We are introduced to some of Sprague’s relatives. They spoke of his depression and how he voiced his suicide wishes. They appeared to have some guilt because their attemps to save him were futile.
Suicide survivors were also interviewed, they spoke of how they attempted to end their life by jumping into the deep waters of the San Francisco Bay. Ken Baldwin dramatically told of his unsuccessful attempt to end his life, he went so far indepth to explain just exactly how he jumped, landed in the cold water, and how he was saved by a supreme being, which just happened to be a seal.
Will we continue to hear of other suicide victims surrounding the Golden Gate Bridge? Will California finally take the steps needed to install a suicide barrier net below the bridge to stop such heinous occurrences? Will this barrier help or will it be a waste of tax payers’s money?
This documentary was filmed and produced in a way that showed the suicide victims and their families nothing but respect. It is hard to fathom the pain that one must feel when their body meets the cold water. At seventy-five miles an hour, you only have four seconds to consider what you have actually done, which is unimaginable.

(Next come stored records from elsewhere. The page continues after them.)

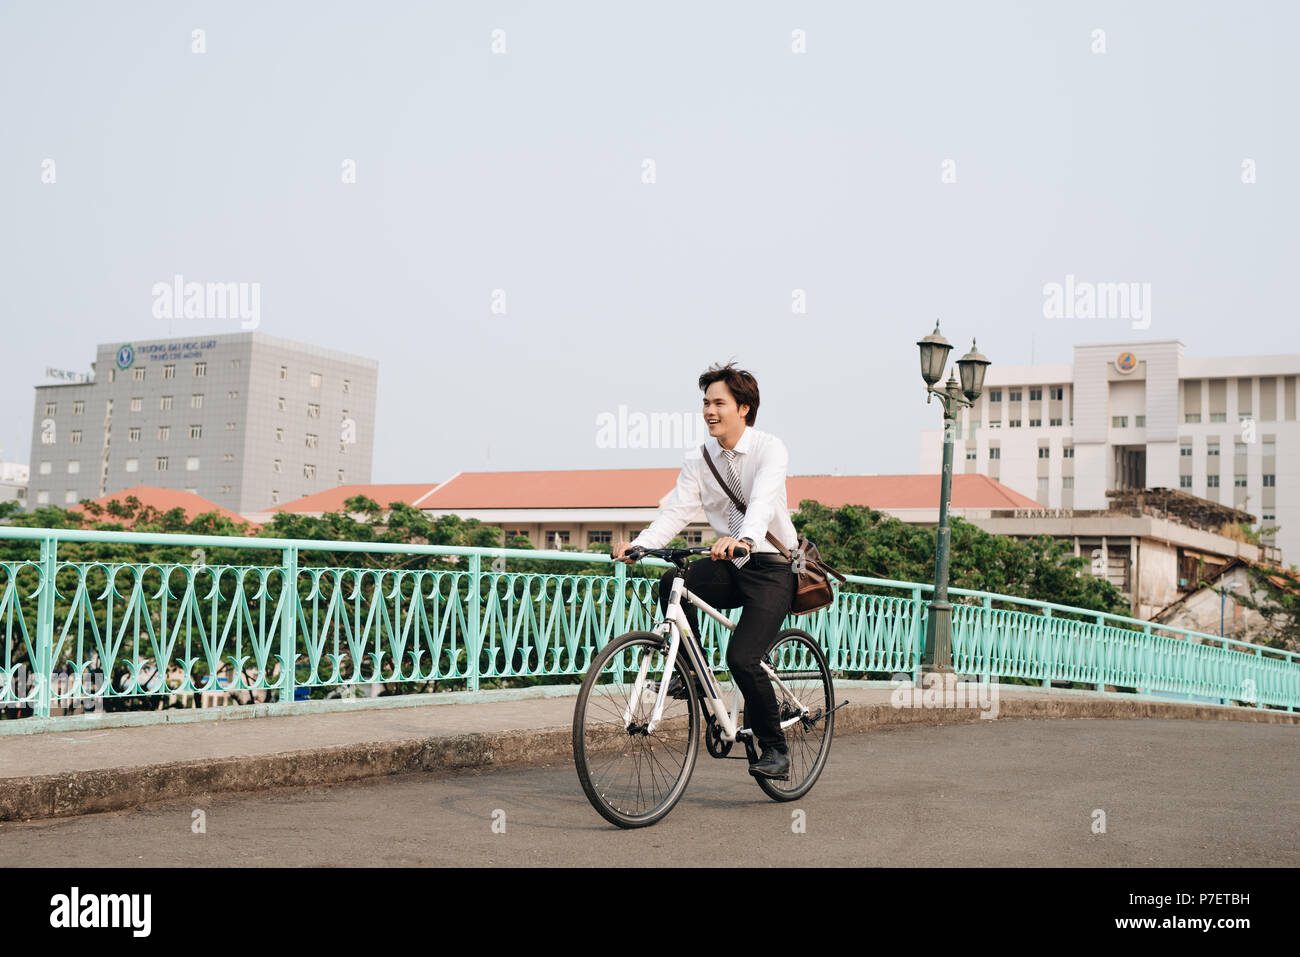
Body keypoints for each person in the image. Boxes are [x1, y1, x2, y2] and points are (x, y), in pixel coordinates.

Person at [613, 361, 798, 780]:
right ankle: (693, 676)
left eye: (719, 403)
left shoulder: (770, 449)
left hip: (770, 567)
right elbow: (676, 512)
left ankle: (776, 750)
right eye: (705, 403)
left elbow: (762, 503)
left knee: (743, 657)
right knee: (671, 582)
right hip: (729, 563)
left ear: (744, 408)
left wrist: (746, 538)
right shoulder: (699, 459)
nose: (709, 411)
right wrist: (642, 544)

There have been instances where people have jumped over the Golden Gate Bridge in hopes to die but survive with injuries and once they physically heal they will go jump again and succeed the second time around.
This is not a film that one can easily watch without feeling remorse, fear, sadness, and despair. Most people are afraid to allow themselves to experience those feelings. If you are one of those people, do not watch this film, because it is very sad indeed. This is a reality that everyone must face at some point in their life.
I really enjoyed this refreshing but bleak take on suicide. It really allows you the opportunity to see what one goes through before they take the final step to end their life. This is a very intriguing topic that needs to be explored more often. I’m glad that the producer, Eric Steel, gave us this once in a lifetime opportunity to see these true life and heart breaking occurrences. This film is very dark but it was done with much taste. It deserves an 8.5 out of 10.